Für alle Fans, die seit 2012 auf den neuesten Streich von The XX gewartet haben, eine kleine Enttäuschung zu Beginn: das Werk umfasst lediglich 10 Songs. Hörer der beiden Vorgänger wurden jeweils ein weiterer spendiert. Für viele Tracks auf ihren Alben ist die Band also nicht bekannt. Das Albumcover reiht sich ebenfalls in die Linie der Diskografie ein: das große X ist altbekannt, ferner spiegelt die Oberfläche der Tonträgerverpackung. Interpreationen sind also vielfältig möglich, man rufe sich den Albumtitel “I See You” ins Gedächtnis.

Die ersten Klänge, die vom neuen Album zunächst zu hören waren, waren neben mysteriösen Teasern auf Spotify der Song ‘On Hold’, der einiges anders macht. So ganz wollte beim Erstkontakt schon hier der neue Funke nicht überspringen. Für einen Disco-Hit zu sperrig, für Popmusik zu ruhig und für The XX-Verhältnisse überhaupt nicht ins Bild passend, war es die seltsame Sample-Verstümmelung im Intro und Refrain, die zwar irgendwie neu aber dafür nicht gut genug klang.

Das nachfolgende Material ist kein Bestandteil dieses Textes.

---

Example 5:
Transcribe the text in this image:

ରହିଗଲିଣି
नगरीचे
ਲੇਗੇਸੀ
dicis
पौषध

Zum ersten mal gibt es auf einem Album der Band auch deutliche Unterschiede zwischen den beiden, sonst eigentlich sehr harmonisch passenden Sängern. Während Oliver Sims Gesang gewohnt gefühlvoll und melancholisch ausfällt, wirkt der von Romy Croft manchmal seltsam blass, bemüht und stellenweise sogar deplaziert. Ähnlich verhält es sich mit den von Jamie Smith beigesteuerten Rhythmen, die sich zeitweise so gar nicht in die Songstruktur einfügen wollten. Vielleicht ist es Smiths Experimentierfreudigkeit geschuldet, die er mit seinem 2015 erschienen Solo-Werk “In Colour” unter Beweis stellte und die es etwas zu deutlich auf die Platte geschafft hat.

Soll aber heißen: das hat im Falle von Songs wie “Dangerous”, “Lips” (der eine gewisse Ähnlichkeit mit dem Rihanna Feature “Princess Of China” von Coldplay vorzuweisen hat) und “Say Something Loving” oft auch etwas wirklich Gutes. Im Falle des letztgenannten Titels klingt da eine Kraft durch, die man von dem eher introvertierten Trio nicht erwartet hätte – im positiven Sinn.

Aber auch für Melancholiker hält die Platte wieder ein paar Titel bereit: während Sim auf “A Violent Noise” sein Solo-Glanzstück abliefert, mag sich der von Croft gesungene Song “Performance” nicht so recht entwickeln und dümpelt irgendwo zwischen Selbstkopie und dem Versuch, noch etwas mehr Gefühl in das Projekt zu bringen. Das haben The XX aber gar nicht mehr nötig. Nach 10 Titeln ist dann Schluss und lässt mich mit gemischten Gefühlen zurück.

 

Fazit

Mit den Alben nach dem (zu Recht) vielbeachteten Debüt hat man es bei The XX nicht ganz einfach. Wirkte “Coexist” überwiegend wie eine gut gemachte Fortsetzung des Erstlings, schlägt “I See You” in eine andere, hellere und experimentierfreudigere Richtung ein, was unter anderem am musikalischen Einfluss von Jamie Smith alias Jamie XX liegen dürfte. Das klingt dann mal fröhlich, kraftvoll und richtig gut wie in “Say Something Loving”, oder versickert etwas im musikalischen Boden wie “Performance”. Die Idee, statt einem beigesteuerte Feature bei Songs anderer Künstlern – wie es momentan im Pop sehr üblich ist und immer war – die Discohits einfach selbst zu schreiben, ist auch nur bedingt aufgegangen. Unter’m Strich bleibt “I See You” also ein durchwachsenes Album, dass durchaus seine starken Momente hat – aber eben nicht immer.